[RECORDS SHOWN Boundary: Start]

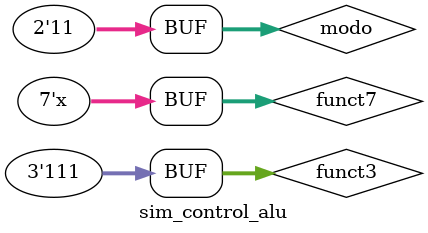
<source format=v>

`include "control_alu.v"

module sim_control_alu;
    integer i;
    reg  [1:0] modo; 
    reg  [2:0] funct3;
    reg  [6:0] funct7;
    wire [3:0] sel_alu;

    control_alu dut (
        .modo (modo),
        .funct3 (funct3),
        .funct7 (funct7),
        .sel_alu (sel_alu)
    );

    initial begin
        $dumpfile("control_alu.vcd");
        $dumpvars(0);
        
        modo = 2'b00;
        funct7 = 7'bxxxxxxx;
        funct3 = 3'bxxx;
        #10;

        modo = 2'b01;
        funct3 = 3'b000;funct7[5]=1'bx;#10;
        funct3 = 3'b001;funct7[5]=1'b0;#10;
        funct3 = 3'b010;funct7[5]=1'bx;#10;
        funct3 = 3'b011;funct7[5]=1'bx;#10;
        funct3 = 3'b100;funct7[5]=1'bx;#10;
        funct3 = 3'b101;funct7[5]=1'b0;#10;
        funct3 = 3'b101;funct7[5]=1'b1;#10;
        funct3 = 3'b110;funct7[5]=1'bx;#10;
        funct3 = 3'b111;funct7[5]=1'bx;#10;

        modo = 2'b10;
        funct3 = 3'b000;funct7[5]=1'b0;#10;
        funct3 = 3'b000;funct7[5]=1'b1;#10;
        funct3 = 3'b001;funct7[5]=1'b0;#10;
        funct3 = 3'b010;funct7[5]=1'b0;#10;
        funct3 = 3'b011;funct7[5]=1'b0;#10;
        funct3 = 3'b100;funct7[5]=1'b0;#10;
        funct3 = 3'b101;funct7[5]=1'b0;#10;
        funct3 = 3'b101;funct7[5]=1'b1;#10;
        funct3 = 3'b110;funct7[5]=1'b0;#10;
        funct3 = 3'b111;funct7[5]=1'b0;#10;

        modo = 2'b11;
        funct7[5]=1'bx;
        funct3 = 3'b000;#10;
        funct3 = 3'b001;#10;
        funct3 = 3'b100;#10;
        funct3 = 3'b101;#10;
        funct3 = 3'b110;#10;
        funct3 = 3'b111;#10;
        #10;
    end
endmodule
</source>
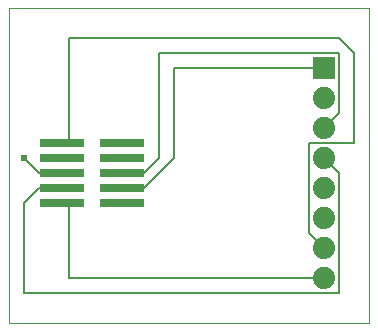
<source format=gtl>
G75*
G70*
%OFA0B0*%
%FSLAX24Y24*%
%IPPOS*%
%LPD*%
%AMOC8*
5,1,8,0,0,1.08239X$1,22.5*
%
%ADD10C,0.0000*%
%ADD11R,0.0740X0.0740*%
%ADD12C,0.0740*%
%ADD13R,0.1500X0.0290*%
%ADD14C,0.0060*%
%ADD15C,0.0240*%
D10*
X000100Y000100D02*
X000100Y010600D01*
X012100Y010600D01*
X012100Y000100D01*
X000100Y000100D01*
D11*
X010600Y008600D03*
D12*
X010600Y007600D03*
X010600Y006600D03*
X010600Y005600D03*
X010600Y004600D03*
X010600Y003600D03*
X010600Y002600D03*
X010600Y001600D03*
D13*
X003850Y004100D03*
X003850Y004600D03*
X003850Y005100D03*
X003850Y005600D03*
X003850Y006100D03*
X001850Y006100D03*
X001850Y005600D03*
X001850Y005100D03*
X001850Y004600D03*
X001850Y004100D03*
D14*
X002100Y004100D01*
X002100Y001600D01*
X010600Y001600D01*
X011100Y001100D02*
X000600Y001100D01*
X000600Y004100D01*
X001100Y004600D01*
X001600Y004600D01*
X001850Y004600D01*
X001850Y005100D02*
X001600Y005100D01*
X001100Y005100D01*
X000600Y005600D01*
X001850Y006100D02*
X002100Y006100D01*
X002100Y009600D01*
X011100Y009600D01*
X011600Y009100D01*
X011600Y006100D01*
X010100Y006100D01*
X010100Y003100D01*
X010600Y002600D01*
X011100Y001100D02*
X011100Y005100D01*
X010600Y005600D01*
X010600Y006600D02*
X011100Y007100D01*
X011100Y009100D01*
X005100Y009100D01*
X005100Y005600D01*
X004600Y005100D01*
X004100Y005100D01*
X003850Y005100D01*
X003850Y004600D02*
X004100Y004600D01*
X004600Y004600D01*
X005600Y005600D01*
X005600Y008600D01*
X010600Y008600D01*
D15*
X000600Y005600D03*
M02*

</source>
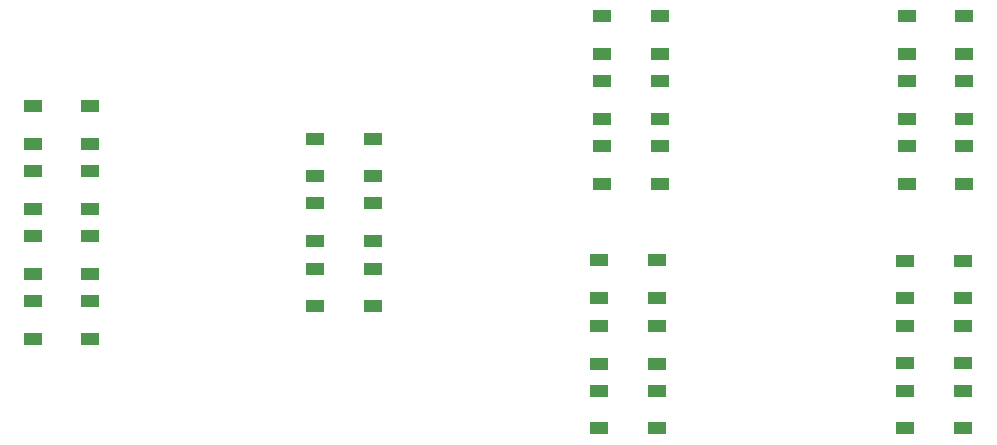
<source format=gbr>
%TF.GenerationSoftware,KiCad,Pcbnew,9.0.6*%
%TF.CreationDate,2026-02-15T17:48:03-07:00*%
%TF.ProjectId,SoundRat,536f756e-6452-4617-942e-6b696361645f,rev?*%
%TF.SameCoordinates,Original*%
%TF.FileFunction,Paste,Top*%
%TF.FilePolarity,Positive*%
%FSLAX46Y46*%
G04 Gerber Fmt 4.6, Leading zero omitted, Abs format (unit mm)*
G04 Created by KiCad (PCBNEW 9.0.6) date 2026-02-15 17:48:03*
%MOMM*%
%LPD*%
G01*
G04 APERTURE LIST*
%ADD10R,1.500000X1.000000*%
G04 APERTURE END LIST*
D10*
%TO.C,D12*%
X168875000Y-114187500D03*
X168875000Y-117387500D03*
X173775000Y-117387500D03*
X173775000Y-114187500D03*
%TD*%
%TO.C,D19*%
X194800000Y-114200000D03*
X194800000Y-117400000D03*
X199700000Y-117400000D03*
X199700000Y-114200000D03*
%TD*%
%TO.C,D11*%
X168875000Y-119712500D03*
X168875000Y-122912500D03*
X173775000Y-122912500D03*
X173775000Y-119712500D03*
%TD*%
%TO.C,D15*%
X120900000Y-106618750D03*
X120900000Y-109818750D03*
X125800000Y-109818750D03*
X125800000Y-106618750D03*
%TD*%
%TO.C,D4*%
X169150000Y-104512500D03*
X169150000Y-107712500D03*
X174050000Y-107712500D03*
X174050000Y-104512500D03*
%TD*%
%TO.C,D2*%
X144850000Y-109362500D03*
X144850000Y-112562500D03*
X149750000Y-112562500D03*
X149750000Y-109362500D03*
%TD*%
%TO.C,D8*%
X194900000Y-99012500D03*
X194900000Y-102212500D03*
X199800000Y-102212500D03*
X199800000Y-99012500D03*
%TD*%
%TO.C,D16*%
X120900000Y-101118750D03*
X120900000Y-104318750D03*
X125800000Y-104318750D03*
X125800000Y-101118750D03*
%TD*%
%TO.C,D13*%
X120900000Y-117618750D03*
X120900000Y-120818750D03*
X125800000Y-120818750D03*
X125800000Y-117618750D03*
%TD*%
%TO.C,D18*%
X194800000Y-119700000D03*
X194800000Y-122900000D03*
X199700000Y-122900000D03*
X199700000Y-119700000D03*
%TD*%
%TO.C,D7*%
X194900000Y-104512500D03*
X194900000Y-107712500D03*
X199800000Y-107712500D03*
X199800000Y-104512500D03*
%TD*%
%TO.C,D6*%
X169150000Y-93512500D03*
X169150000Y-96712500D03*
X174050000Y-96712500D03*
X174050000Y-93512500D03*
%TD*%
%TO.C,D14*%
X120900000Y-112118750D03*
X120900000Y-115318750D03*
X125800000Y-115318750D03*
X125800000Y-112118750D03*
%TD*%
%TO.C,D10*%
X168875000Y-125212500D03*
X168875000Y-128412500D03*
X173775000Y-128412500D03*
X173775000Y-125212500D03*
%TD*%
%TO.C,D9*%
X194900000Y-93512500D03*
X194900000Y-96712500D03*
X199800000Y-96712500D03*
X199800000Y-93512500D03*
%TD*%
%TO.C,D5*%
X169150000Y-99012500D03*
X169150000Y-102212500D03*
X174050000Y-102212500D03*
X174050000Y-99012500D03*
%TD*%
%TO.C,D1*%
X144850000Y-114868750D03*
X144850000Y-118068750D03*
X149750000Y-118068750D03*
X149750000Y-114868750D03*
%TD*%
%TO.C,D3*%
X144850000Y-103868750D03*
X144850000Y-107068750D03*
X149750000Y-107068750D03*
X149750000Y-103868750D03*
%TD*%
%TO.C,D17*%
X194800000Y-125200000D03*
X194800000Y-128400000D03*
X199700000Y-128400000D03*
X199700000Y-125200000D03*
%TD*%
M02*

</source>
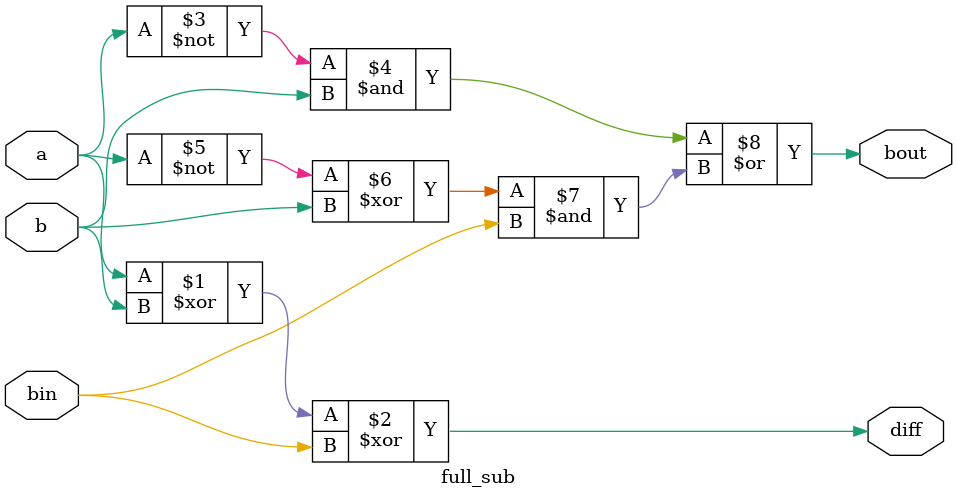
<source format=v>
module full_sub (
    input  wire a,    // minuend bit
    input  wire b,    // subtrahend bit
    input  wire bin,  // borrow in
    output wire diff, // difference bit
    output wire bout  // borrow out
);
    // diff = a ^ b ^ bin
    assign diff = a ^ b ^ bin;

    // borrow-out: bout = (~a & b) | ((~a ^ b) & bin)
    // alternative simpler expression: bout = (~a & (b | bin)) | (b & bin)
    assign bout = (~a & b) | ((~a ^ b) & bin);

endmodule


</source>
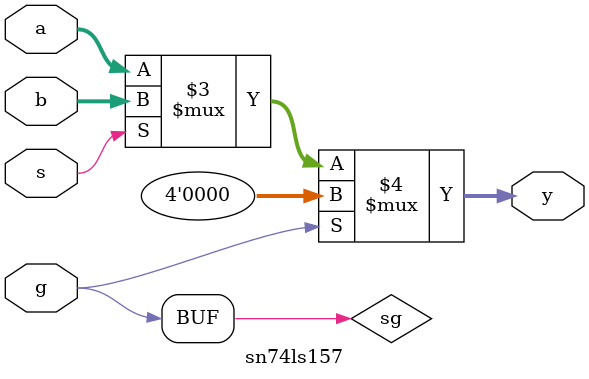
<source format=v>
module sn74ls157(y, a, b, s, g);
input [3:0] a, b;
input s, g;
output [3:0] y;

parameter
	// TI TTL data book Vol 1, 1985
	tPLH_min=0, tPLH_typ=13, tPLH_max=20, // worst case
	tPHL_min=0, tPHL_typ=18, tPHL_max=27;

	assign sg = {s, g};

	assign #(tPLH_min:tPLH_typ:tPLH_max, tPHL_min:tPHL_typ:tPHL_max)
		y = (g==1'b1 ? 4'b0000 : 
		     (s=='b0 ? a : b));

endmodule

</source>
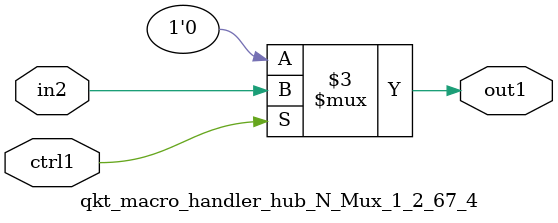
<source format=v>

`timescale 1ps / 1ps


module qkt_macro_handler_hub_N_Mux_1_2_67_4( in2, ctrl1, out1 );

    input in2;
    input ctrl1;
    output out1;
    reg out1;

    
    // rtl_process:qkt_macro_handler_hub_N_Mux_1_2_67_4/qkt_macro_handler_hub_N_Mux_1_2_67_4_thread_1
    always @*
      begin : qkt_macro_handler_hub_N_Mux_1_2_67_4_thread_1
        case (ctrl1) 
          1'b1: 
            begin
              out1 = in2;
            end
          default: 
            begin
              out1 = 1'b0;
            end
        endcase
      end

endmodule



</source>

[RECORDS SHOWN Boundary: End]

Show every line in the records above that contains the word "input".

    input  wire a,    // minuend bit
    input  wire b,    // subtrahend bit
    input  wire bin,  // borrow in
input [3:0] a, b;
input s, g;
    input in2;
    input ctrl1;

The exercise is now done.